At a closed-door meeting in Washington Thursday, lobbying groups for banks, securities firms and banks argued to Treasury Department officials that the Financial Stability Oversight Council should revamp its approach, according to people with direct knowledge of the topics discussed. Industry participants said the council should stop tagging companies as "systemically important," a label that subjects them to greater scrutiny. The groups also want it to be easier for firms that have been called out as risky to escape the additional oversight.
The Treasury officials were receptive to the industry's ideas, said the people who asked not to be named because the meeting was private.
FSOC, a panel of regulators that includes the Treasury and the Federal Reserve, has authority to declare nonbank financial firms systemically important, which subjects them to tough Fed monitoring and stress tests designed to assess whether firms can survive economic meltdowns. Since being created by the 2010 Dodd-Frank Act, the council has faced constant criticisms from financial firms and Republican lawmakers that it's opaque and that it gives government too much power over industry.

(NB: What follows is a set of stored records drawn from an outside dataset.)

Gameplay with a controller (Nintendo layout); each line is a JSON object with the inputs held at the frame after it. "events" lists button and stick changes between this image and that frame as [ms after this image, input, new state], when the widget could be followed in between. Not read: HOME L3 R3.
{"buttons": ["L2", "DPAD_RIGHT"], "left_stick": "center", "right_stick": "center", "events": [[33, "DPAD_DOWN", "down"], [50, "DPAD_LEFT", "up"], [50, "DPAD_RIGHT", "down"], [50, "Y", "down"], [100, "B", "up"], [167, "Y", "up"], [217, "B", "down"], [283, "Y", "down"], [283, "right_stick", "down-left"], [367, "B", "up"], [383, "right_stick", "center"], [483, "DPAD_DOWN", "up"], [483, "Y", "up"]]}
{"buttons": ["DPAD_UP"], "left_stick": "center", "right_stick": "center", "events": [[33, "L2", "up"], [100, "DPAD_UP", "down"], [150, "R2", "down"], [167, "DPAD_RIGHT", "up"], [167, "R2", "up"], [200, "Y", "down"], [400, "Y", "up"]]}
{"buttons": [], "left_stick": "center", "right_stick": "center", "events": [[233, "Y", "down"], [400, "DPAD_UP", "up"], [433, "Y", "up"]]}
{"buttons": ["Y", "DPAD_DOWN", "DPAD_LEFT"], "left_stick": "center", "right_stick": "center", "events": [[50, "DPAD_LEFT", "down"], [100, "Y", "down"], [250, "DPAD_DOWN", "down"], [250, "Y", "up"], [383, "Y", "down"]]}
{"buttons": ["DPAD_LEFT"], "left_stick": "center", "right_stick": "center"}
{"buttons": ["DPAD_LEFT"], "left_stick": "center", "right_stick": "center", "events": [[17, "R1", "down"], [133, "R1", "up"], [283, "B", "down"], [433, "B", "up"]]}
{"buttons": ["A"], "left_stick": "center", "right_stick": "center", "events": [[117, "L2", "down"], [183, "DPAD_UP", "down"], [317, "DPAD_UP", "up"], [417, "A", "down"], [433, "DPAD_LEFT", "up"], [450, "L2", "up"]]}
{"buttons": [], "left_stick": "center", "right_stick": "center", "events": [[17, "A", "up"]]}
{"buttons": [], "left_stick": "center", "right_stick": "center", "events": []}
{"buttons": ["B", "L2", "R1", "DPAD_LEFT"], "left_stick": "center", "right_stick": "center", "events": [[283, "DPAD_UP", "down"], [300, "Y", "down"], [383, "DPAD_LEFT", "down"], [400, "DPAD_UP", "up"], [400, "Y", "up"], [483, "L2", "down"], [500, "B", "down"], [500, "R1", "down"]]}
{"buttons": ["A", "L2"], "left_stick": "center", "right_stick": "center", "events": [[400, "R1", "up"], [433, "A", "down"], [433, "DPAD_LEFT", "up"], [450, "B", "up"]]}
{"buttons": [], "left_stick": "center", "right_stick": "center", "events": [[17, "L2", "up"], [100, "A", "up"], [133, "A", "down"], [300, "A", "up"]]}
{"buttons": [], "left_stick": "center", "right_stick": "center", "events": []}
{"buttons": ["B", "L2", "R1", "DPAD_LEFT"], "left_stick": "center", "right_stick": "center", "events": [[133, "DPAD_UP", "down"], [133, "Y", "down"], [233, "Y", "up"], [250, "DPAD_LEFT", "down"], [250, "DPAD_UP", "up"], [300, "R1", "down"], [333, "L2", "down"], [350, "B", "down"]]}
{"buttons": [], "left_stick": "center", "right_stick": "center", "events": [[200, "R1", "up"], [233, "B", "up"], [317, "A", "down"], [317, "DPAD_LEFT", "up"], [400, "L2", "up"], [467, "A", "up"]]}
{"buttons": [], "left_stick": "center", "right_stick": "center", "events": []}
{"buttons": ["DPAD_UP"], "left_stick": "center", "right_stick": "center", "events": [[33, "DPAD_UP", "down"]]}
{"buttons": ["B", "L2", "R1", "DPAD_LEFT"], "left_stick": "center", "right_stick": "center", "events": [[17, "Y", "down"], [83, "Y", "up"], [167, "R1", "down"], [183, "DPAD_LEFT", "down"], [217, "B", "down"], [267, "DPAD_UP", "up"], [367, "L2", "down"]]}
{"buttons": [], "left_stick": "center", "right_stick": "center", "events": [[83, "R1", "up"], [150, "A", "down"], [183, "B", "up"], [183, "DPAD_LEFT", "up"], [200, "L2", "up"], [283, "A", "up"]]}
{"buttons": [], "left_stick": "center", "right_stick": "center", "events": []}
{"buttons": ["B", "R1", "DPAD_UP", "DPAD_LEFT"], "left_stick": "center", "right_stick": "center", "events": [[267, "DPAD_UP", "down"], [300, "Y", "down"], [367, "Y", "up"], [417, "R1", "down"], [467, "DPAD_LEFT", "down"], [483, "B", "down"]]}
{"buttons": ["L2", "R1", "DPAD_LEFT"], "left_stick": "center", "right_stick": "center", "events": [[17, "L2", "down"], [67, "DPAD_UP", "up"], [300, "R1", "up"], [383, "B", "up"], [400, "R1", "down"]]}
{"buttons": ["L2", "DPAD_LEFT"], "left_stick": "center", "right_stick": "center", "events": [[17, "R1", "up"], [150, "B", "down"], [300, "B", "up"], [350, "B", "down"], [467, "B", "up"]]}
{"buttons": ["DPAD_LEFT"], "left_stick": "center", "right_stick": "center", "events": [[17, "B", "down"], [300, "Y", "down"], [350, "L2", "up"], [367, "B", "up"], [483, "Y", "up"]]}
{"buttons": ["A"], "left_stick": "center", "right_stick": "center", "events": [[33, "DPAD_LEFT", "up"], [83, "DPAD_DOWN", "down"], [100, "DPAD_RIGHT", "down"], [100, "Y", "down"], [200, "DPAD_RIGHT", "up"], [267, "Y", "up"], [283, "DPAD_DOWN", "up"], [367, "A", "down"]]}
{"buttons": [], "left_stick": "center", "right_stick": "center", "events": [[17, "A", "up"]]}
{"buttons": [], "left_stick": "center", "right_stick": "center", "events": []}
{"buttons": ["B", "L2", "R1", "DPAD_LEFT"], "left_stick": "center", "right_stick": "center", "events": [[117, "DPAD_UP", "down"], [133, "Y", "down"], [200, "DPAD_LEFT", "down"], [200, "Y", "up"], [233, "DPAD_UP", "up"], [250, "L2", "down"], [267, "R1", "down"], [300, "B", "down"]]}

While big banks such as JPMorgan Chase & Co. and Goldman Sachs Group Inc. automatically received the systemic-risk label, just two companies remain under Fed oversight that FSOC designated: insurers American International Group Inc. and Prudential Financial Inc. The people familiar with this week's meeting said industry representatives and Treasury officials discussed how FSOC could give up its authority to name companies, and instead flag certain business activities as risky.